▸ **Task**
Below are some entries; reproduce them exactly and leave every picture out.

▸ **Data to examine**
::::::::::
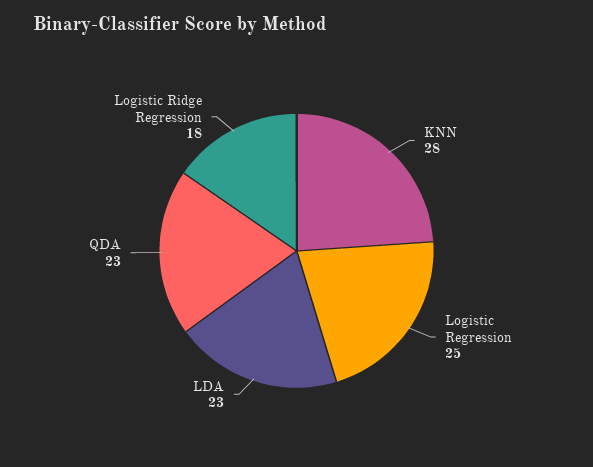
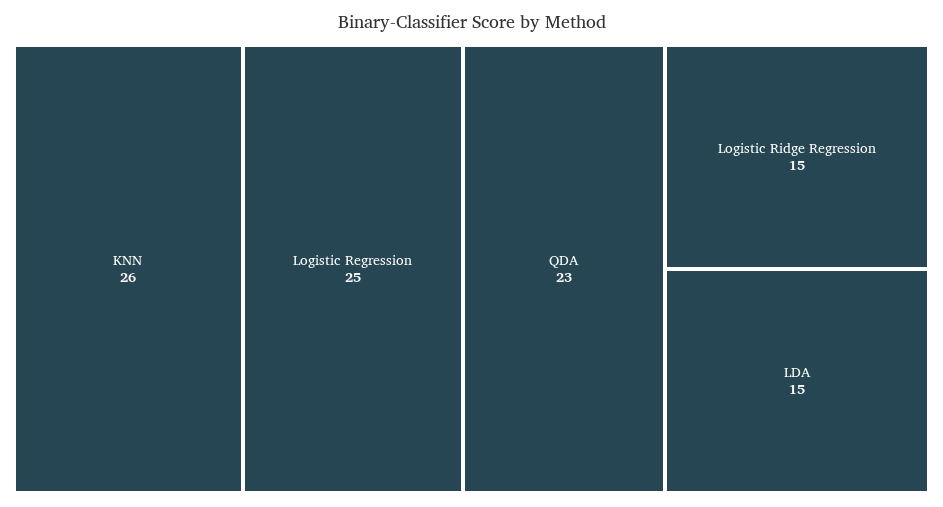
  {
-   "KNN": 28,
+   "KNN": 26,
    "Logistic Regression": 25,
-   "LDA": 23,
+   "LDA": 15,
    "QDA": 23,
-   "Logistic Ridge Regression": 18
+   "Logistic Ridge Regression": 15
  }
::::::::::
▸ **Answer section**
  {
-   "KNN": 28,
+   "KNN": 26,
    "Logistic Regression": 25,
-   "LDA": 23,
+   "LDA": 15,
    "QDA": 23,
-   "Logistic Ridge Regression": 18
+   "Logistic Ridge Regression": 15
  }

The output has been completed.